START AVAILABLE DATA
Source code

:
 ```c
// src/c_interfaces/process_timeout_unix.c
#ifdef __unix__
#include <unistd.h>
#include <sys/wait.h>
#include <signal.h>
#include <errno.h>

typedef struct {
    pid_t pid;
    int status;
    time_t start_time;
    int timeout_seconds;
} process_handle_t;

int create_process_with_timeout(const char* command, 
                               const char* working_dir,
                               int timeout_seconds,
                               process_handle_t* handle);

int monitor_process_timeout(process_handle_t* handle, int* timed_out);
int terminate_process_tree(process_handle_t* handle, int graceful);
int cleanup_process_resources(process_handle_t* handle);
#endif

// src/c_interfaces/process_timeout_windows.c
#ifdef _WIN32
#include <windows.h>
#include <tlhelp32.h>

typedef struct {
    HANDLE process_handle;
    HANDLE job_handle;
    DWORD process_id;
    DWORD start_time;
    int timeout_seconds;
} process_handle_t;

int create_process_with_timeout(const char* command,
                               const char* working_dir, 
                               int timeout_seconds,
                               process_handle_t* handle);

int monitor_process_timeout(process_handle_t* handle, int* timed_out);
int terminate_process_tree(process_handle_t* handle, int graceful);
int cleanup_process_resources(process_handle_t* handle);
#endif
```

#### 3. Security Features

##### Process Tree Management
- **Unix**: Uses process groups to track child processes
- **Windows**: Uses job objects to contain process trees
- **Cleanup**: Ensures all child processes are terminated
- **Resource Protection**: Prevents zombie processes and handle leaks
END AVAILABLE DATA
START AVAILABLE DATA
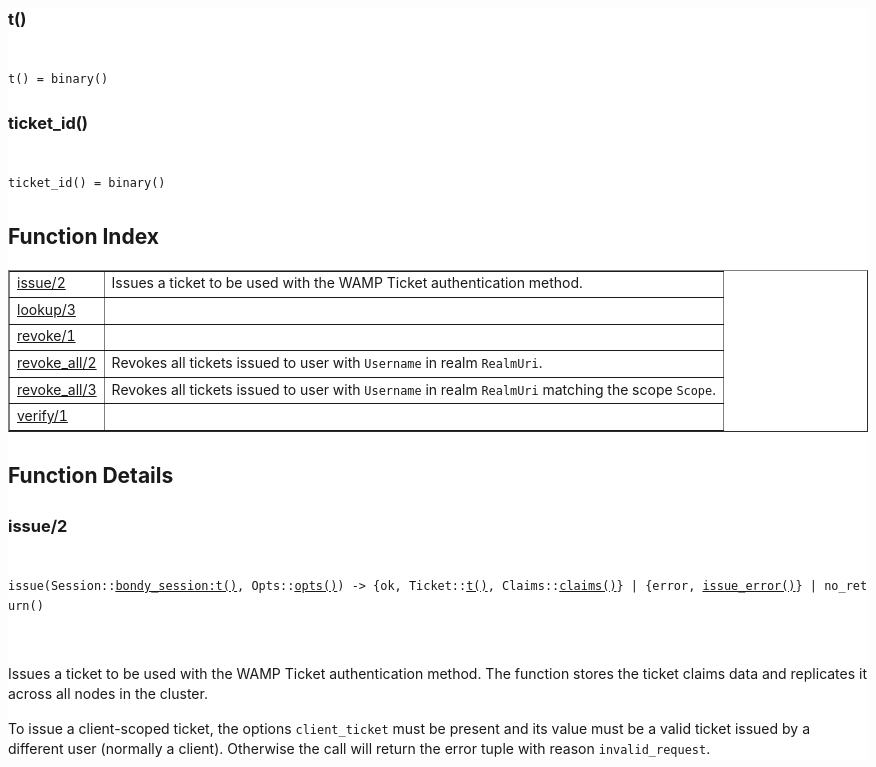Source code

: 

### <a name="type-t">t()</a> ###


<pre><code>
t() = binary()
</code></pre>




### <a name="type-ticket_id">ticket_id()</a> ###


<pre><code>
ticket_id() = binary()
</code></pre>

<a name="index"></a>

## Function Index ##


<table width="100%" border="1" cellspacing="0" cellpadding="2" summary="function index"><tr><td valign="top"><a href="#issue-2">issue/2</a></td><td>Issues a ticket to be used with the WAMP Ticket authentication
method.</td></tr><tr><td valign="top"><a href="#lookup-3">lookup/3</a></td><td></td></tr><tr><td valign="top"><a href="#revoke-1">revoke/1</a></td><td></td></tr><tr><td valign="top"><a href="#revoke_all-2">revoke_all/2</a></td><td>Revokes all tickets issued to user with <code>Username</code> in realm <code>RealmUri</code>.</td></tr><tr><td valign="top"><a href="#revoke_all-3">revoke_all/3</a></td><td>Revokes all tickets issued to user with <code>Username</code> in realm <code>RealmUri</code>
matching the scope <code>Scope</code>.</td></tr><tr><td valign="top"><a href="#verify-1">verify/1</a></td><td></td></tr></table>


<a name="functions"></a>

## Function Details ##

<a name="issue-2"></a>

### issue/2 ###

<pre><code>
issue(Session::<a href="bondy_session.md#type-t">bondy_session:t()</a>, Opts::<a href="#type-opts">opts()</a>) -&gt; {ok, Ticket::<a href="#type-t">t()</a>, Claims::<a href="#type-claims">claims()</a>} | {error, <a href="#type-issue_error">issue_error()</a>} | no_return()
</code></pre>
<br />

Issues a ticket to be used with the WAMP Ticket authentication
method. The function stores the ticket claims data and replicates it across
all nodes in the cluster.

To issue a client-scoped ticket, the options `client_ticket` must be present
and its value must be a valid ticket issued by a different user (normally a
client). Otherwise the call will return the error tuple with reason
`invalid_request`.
END AVAILABLE DATA
START AVAILABLE DATA
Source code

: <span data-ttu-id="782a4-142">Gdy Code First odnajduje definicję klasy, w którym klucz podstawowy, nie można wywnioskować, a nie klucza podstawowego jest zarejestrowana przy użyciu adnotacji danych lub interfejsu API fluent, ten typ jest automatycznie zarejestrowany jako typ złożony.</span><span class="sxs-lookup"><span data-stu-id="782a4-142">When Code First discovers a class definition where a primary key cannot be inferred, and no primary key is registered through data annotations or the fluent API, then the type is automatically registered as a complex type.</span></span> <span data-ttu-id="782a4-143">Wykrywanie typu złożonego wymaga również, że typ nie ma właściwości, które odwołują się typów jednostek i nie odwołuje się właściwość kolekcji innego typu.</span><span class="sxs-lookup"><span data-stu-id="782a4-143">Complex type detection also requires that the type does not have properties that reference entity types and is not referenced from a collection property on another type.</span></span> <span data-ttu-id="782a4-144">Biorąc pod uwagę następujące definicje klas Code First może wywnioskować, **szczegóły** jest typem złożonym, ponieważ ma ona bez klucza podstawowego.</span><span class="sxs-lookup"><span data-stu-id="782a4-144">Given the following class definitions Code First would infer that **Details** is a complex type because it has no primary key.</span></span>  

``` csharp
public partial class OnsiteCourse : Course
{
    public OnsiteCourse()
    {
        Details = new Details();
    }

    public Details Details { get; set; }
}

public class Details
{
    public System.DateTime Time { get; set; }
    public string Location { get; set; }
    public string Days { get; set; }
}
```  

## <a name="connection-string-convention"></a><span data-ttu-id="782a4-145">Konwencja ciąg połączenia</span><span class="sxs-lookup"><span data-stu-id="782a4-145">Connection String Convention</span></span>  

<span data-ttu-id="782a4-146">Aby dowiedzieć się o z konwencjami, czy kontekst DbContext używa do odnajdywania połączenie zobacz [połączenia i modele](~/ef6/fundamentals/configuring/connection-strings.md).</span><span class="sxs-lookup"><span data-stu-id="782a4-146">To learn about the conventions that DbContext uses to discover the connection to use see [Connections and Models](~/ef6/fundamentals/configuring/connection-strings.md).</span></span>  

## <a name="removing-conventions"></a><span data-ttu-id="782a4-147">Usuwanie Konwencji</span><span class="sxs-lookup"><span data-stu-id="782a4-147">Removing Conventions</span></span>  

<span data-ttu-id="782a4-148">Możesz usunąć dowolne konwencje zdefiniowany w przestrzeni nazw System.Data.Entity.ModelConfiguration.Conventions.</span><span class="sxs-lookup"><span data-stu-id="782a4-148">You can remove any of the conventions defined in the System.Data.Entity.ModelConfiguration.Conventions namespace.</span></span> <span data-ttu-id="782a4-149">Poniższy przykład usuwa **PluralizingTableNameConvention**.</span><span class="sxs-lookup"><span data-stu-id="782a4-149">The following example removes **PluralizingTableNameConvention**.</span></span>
END AVAILABLE DATA
EXERCISE GOAL
Check each line of the entries for "połączenia" and copy those that have it.

YOUR RESPONSE
## <a name="connection-string-convention"></a><span data-ttu-id="782a4-145">Konwencja ciąg połączenia</span><span class="sxs-lookup"><span data-stu-id="782a4-145">Connection String Convention</span></span>  
<span data-ttu-id="782a4-146">Aby dowiedzieć się o z konwencjami, czy kontekst DbContext używa do odnajdywania połączenie zobacz [połączenia i modele](~/ef6/fundamentals/configuring/connection-strings.md).</span><span class="sxs-lookup"><span data-stu-id="782a4-146">To learn about the conventions that DbContext uses to discover the connection to use see [Connections and Models](~/ef6/fundamentals/configuring/connection-strings.md).</span></span>  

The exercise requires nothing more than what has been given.